Evet, şanslı olmanın iş hayatında katkısı yadsınamaz. Ben hayatımın her döneminde inanılmaz derecede hep şanslı odum. Şansı kendime çektiğim doğrudur. Bunu nasıl yaptığımı ben de bilmiyorum. Bugüne kadar hep doğru yerde, doğru insanlarla tanıştım. Yıllar boyu kurduğum güçlü dostluklarımın ve arkadaşlıklarımın çok getirisi oldu. Bir şeye ihtiyacım olduğunda her zaman doğru kişi yakınımda olur. Bana da onu görmek kalıyor. Doğru yanıt için kalbimin sesini dinlerim. Duru görü ve sezme yeteneğim çok gelişmiştir. Bunu daha geliştirmek için düzenli olarak meditasyon yapıyorum. Ayrıca duygu enerjisi üzerine çalışmalar gerçekleştiriyorum. Düzenli spor yapıp, sağlıklı besleniyorum. Renklerin enerjisi üzerime çekmek için özel formüllerim var. Belki de hepsinin bir bileşeni olarak şansı üzerime doğmasına vesile oluyorumdur.

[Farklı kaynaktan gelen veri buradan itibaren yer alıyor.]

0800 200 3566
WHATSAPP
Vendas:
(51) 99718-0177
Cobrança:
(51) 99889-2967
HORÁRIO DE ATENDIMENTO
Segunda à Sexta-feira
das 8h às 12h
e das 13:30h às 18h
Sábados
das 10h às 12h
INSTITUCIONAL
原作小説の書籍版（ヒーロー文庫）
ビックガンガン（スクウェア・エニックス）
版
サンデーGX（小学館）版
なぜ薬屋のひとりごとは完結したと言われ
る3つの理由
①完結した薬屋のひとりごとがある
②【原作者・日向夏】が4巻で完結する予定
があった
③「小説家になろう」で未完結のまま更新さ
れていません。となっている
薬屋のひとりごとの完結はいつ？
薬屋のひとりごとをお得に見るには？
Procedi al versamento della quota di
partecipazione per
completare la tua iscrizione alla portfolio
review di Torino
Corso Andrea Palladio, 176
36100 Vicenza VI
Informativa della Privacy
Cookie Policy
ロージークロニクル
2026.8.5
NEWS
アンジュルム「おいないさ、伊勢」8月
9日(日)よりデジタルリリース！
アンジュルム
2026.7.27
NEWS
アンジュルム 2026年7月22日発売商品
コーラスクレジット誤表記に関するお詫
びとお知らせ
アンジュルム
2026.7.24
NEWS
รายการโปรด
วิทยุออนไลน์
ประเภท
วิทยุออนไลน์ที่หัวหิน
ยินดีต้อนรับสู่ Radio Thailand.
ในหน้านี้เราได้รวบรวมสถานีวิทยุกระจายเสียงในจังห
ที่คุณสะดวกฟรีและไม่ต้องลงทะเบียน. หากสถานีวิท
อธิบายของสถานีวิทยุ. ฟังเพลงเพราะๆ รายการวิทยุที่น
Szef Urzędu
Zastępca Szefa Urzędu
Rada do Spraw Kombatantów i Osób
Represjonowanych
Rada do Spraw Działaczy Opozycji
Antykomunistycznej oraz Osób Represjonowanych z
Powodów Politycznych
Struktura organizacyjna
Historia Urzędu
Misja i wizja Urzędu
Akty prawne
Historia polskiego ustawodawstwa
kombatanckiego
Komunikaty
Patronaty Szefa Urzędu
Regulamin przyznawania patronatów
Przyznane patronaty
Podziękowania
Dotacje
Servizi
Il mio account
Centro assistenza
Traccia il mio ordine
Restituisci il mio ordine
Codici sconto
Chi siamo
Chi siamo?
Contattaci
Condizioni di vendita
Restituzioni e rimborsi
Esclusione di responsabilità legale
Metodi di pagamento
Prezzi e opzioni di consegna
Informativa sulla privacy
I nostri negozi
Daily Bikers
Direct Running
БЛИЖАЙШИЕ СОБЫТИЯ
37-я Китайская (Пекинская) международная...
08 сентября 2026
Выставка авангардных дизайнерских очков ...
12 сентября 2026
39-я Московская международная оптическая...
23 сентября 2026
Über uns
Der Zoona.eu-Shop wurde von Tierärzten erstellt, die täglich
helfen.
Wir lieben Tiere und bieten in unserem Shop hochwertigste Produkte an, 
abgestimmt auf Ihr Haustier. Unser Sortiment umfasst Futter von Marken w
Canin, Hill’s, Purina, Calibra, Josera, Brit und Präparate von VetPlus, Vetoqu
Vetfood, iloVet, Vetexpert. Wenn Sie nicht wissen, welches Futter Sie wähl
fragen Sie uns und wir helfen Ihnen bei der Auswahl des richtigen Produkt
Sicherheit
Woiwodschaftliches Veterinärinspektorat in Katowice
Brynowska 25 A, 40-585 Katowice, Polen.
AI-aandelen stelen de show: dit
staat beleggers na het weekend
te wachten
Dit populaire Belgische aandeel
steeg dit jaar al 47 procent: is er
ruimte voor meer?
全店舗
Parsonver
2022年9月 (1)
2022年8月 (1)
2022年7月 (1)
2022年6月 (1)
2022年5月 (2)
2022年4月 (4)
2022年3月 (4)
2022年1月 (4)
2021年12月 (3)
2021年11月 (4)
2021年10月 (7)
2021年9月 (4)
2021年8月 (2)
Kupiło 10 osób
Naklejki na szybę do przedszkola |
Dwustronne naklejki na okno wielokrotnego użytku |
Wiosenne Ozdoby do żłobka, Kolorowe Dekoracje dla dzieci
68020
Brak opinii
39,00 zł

Yolunuza çıkan zorlukların üstesinden nasıl geldiniz ve yaşamınızda nasıl bir motivasyon ve destekle ayakta kalarak başarılı sonuçlara ulaştınız?
Her soruna bile pozitif bakarım. ‘Bu içinde kaldığım durum bana ne katmaya ve ne öğretmeye çalışıyor’ diye düşünürüm. Hayatta her şeyin bir nedeni var. Olası en kötü senaryonun bile bir nedeni olduğuna inanırım. Çünkü sonunda dersinizi çıkartıp yola devam kararı almanıza neden olur. Kriz çözme yeteneğim, çalışma hayatım boyunca çok gelişti. Bu sayede gerektiğinde serinkanlı, hatta bazı insanları sinir edercesine sakin davranabiliyorum.
Bir teknoloji firmasın pazarlama departmanını 3 yıl yönettim. Genel müdürüm sektörde nam salmış, yeni neslin tabiri ile ’efsane zor’ bir kişiydi. Onunla çalışmak bana çok şey kattı. Bunu sonradan anladım. O kişi ile çalışabilen inşa, herkes ile çalışır. Benim için inanılmaz bir deneyim oldu. Yıllar sonra kendisini ziyaret ettim ve bunun için kendisine teşekkür ettim. Eski genel müdürümden imkansız görünen şeyleri bile aslında başarabileceğimi, kararlılık ve isteğin önemini öğrendim. Danışmanlık yaptığım uluslararası ve yerel firmaların CEO’ları da beni çok geliştirdi. Çok şükür hep alanında lider markalarla çalıştım. Her bir yöneticinin bana ayrı ayrı katkısı oldu. Onlardan örnek aldığım ve kendime empoze ettiğim bir çok davranış modeli var.
Yaşadığınız deneyimlerinize dayanarak sizin gibi başarılı olmak isteyenlere vermek istediğiniz mesajlar var mı?
Bireylerin hayalleri ve hedefleri olmalı. Gençlere hayallerin peşinden gitmelerini, hakkaniyetli davranmalarını başkalarıyla değil de daima kendileri ile yarışmalarını ve iletişim yeteneklerini geliştirmeleri tavsiye ederim. Çünkü iş hayatı, temelde iletişim yeteneğine bağlı. Gerektiğinde stratejik davranmayı bilmeleri gerekiyor. Yalan hassas olduğum bir diğer konu. İş hayatında yalan söylememek gerekiyor. Her şeyden önce, iş yaptığınız kişilerin sizi güvenilir addetmesi gerek. Güven olmadan iş alsa olmaz. Öte yandan bir adım öne çıkabilmek için hep farklı olmanız gerekiyor. Bu farklar ne olabilir, onun üzerine zaman harcamalarını öneririm.
Son olarak şunları ekleyebilirim: Önce kendimiz ile barışık olmamız gerekiyor.
Duygularımız, ruhaniliğimiz, sağlığımız, kariyerimiz ve ilişkilerimiz bir bütün halinde birbiriyle uyum içinde olmalı. Ben hayatım boyunca herkesle ve her şeyle uyum içinde olmaya elimden geldiğince özen gösterdim. Hayatın bize sağladığı olanakların farkında olalım. Çünkü neye niyet edersek, o gerçekleşir. Yeter ki bütünün hayrına olan isteğimizde inançlı ve samimi olalım.